These days, Hollywood and the Republican party seem to be at war on each and every front, but it's bizarrely comforting to remember that these two groups have always been at odds. Exhibit A: The Murphy Brown kerfuffle of 1992.
During Murphy Brown's original run, then Vice President Dan Quayle made a jab at the show in a campaign speech, saying the show's decision to have its titular character, Murphy Brown, have a child out of wedlock, was "mocking the importance of fathers by bearing a child alone and calling it just another 'lifestyle choice.'"
The uproar from the left was predictably swift and not very subtle.
Now that a similarly conservative-leaning man holds the seat of Vice President, TV Guide was curious whether the cast is waiting for more commentary from the current administration; especially considering the show plans to take on modern media and real headlines.

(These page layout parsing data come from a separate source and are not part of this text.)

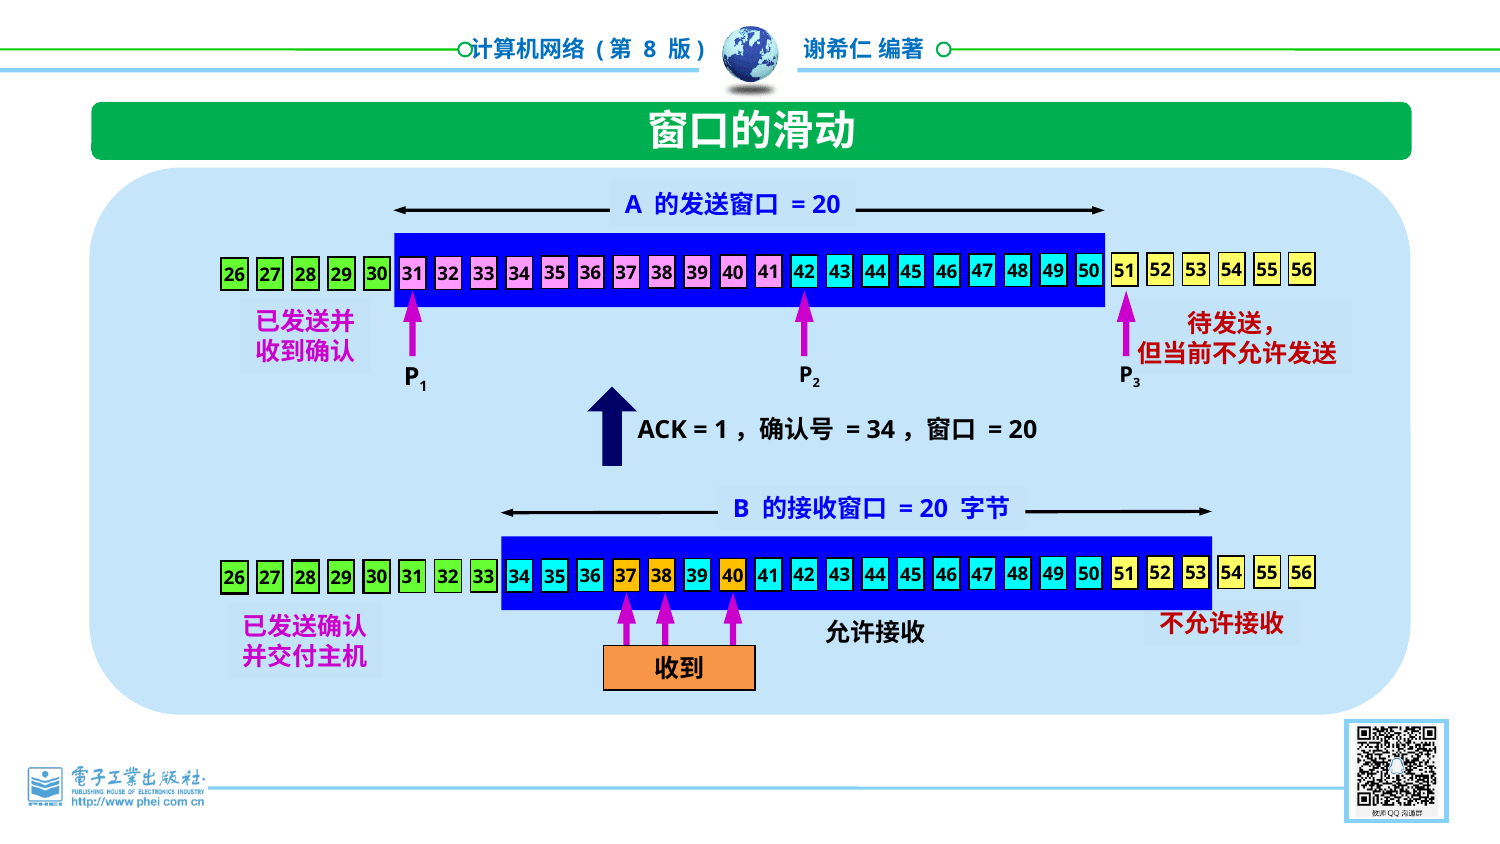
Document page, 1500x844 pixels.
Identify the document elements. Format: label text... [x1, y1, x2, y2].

text_box 已发送并 收到确认 [240, 298, 371, 373]
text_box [586, 386, 1087, 467]
text_box 55 [1253, 252, 1281, 286]
text_box 56 [1288, 555, 1315, 589]
text_box [87, 165, 1413, 717]
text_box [398, 254, 783, 290]
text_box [1102, 290, 1158, 395]
picture [720, 24, 780, 96]
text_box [386, 290, 445, 399]
text_box 28 [292, 257, 320, 291]
text_box [91, 101, 632, 160]
text_box 30 [363, 560, 391, 593]
text_box 31 [399, 559, 426, 593]
text_box 51 [1111, 253, 1139, 286]
text_box [393, 206, 610, 215]
text_box 54 [1218, 252, 1245, 286]
picture [1355, 724, 1438, 817]
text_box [500, 484, 1213, 655]
text_box 53 [1182, 252, 1210, 286]
text_box 55 [1253, 555, 1281, 589]
text_box 28 [292, 560, 319, 594]
text_box 26 [221, 257, 248, 291]
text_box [790, 253, 1103, 288]
picture [23, 764, 208, 809]
text_box 54 [1218, 555, 1245, 589]
text_box A 的发送窗口 = 20 [610, 180, 856, 226]
text_box 已发送确认 并交付主机 [227, 603, 383, 679]
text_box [782, 290, 837, 384]
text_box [603, 591, 756, 692]
text_box [856, 206, 1105, 215]
text_box 不允许接收 [1218, 600, 1300, 646]
text_box 56 [1288, 252, 1316, 286]
text_box 26 [221, 560, 248, 594]
text_box [394, 233, 1106, 258]
text_box [871, 101, 1412, 160]
text_box 窗口的滑动 [632, 96, 871, 162]
text_box 27 [256, 560, 284, 594]
text_box 29 [328, 257, 355, 290]
text_box 30 [363, 257, 391, 290]
text_box 33 [470, 559, 495, 593]
text_box [840, 296, 1097, 308]
text_box 52 [1147, 252, 1174, 286]
text_box [448, 298, 777, 308]
text_box 29 [327, 560, 355, 593]
text_box 待发送， 但当前不允许发送 [1161, 299, 1353, 375]
text_box 32 [434, 559, 462, 593]
text_box 27 [256, 257, 284, 291]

"[I'm] hoping so much for a comment," Candice Bergen joked when asked whether the cast anticipates Mike Pence to weigh in on the show. "But I think they'll be as restrained as they can be..."
"I think that they will probably say things," Faith Ford added, "And I think that certainly Murphy's character will be ready for it."
And viewers won't have to wait long to hear it. The show is running an a shortened production schedule of three weeks from taping to air, meaning Murphy Brown can respond to real-world events in less than a month.
Murphy Brown will air Thursdays at 9:30/8:30c on CBS this fall.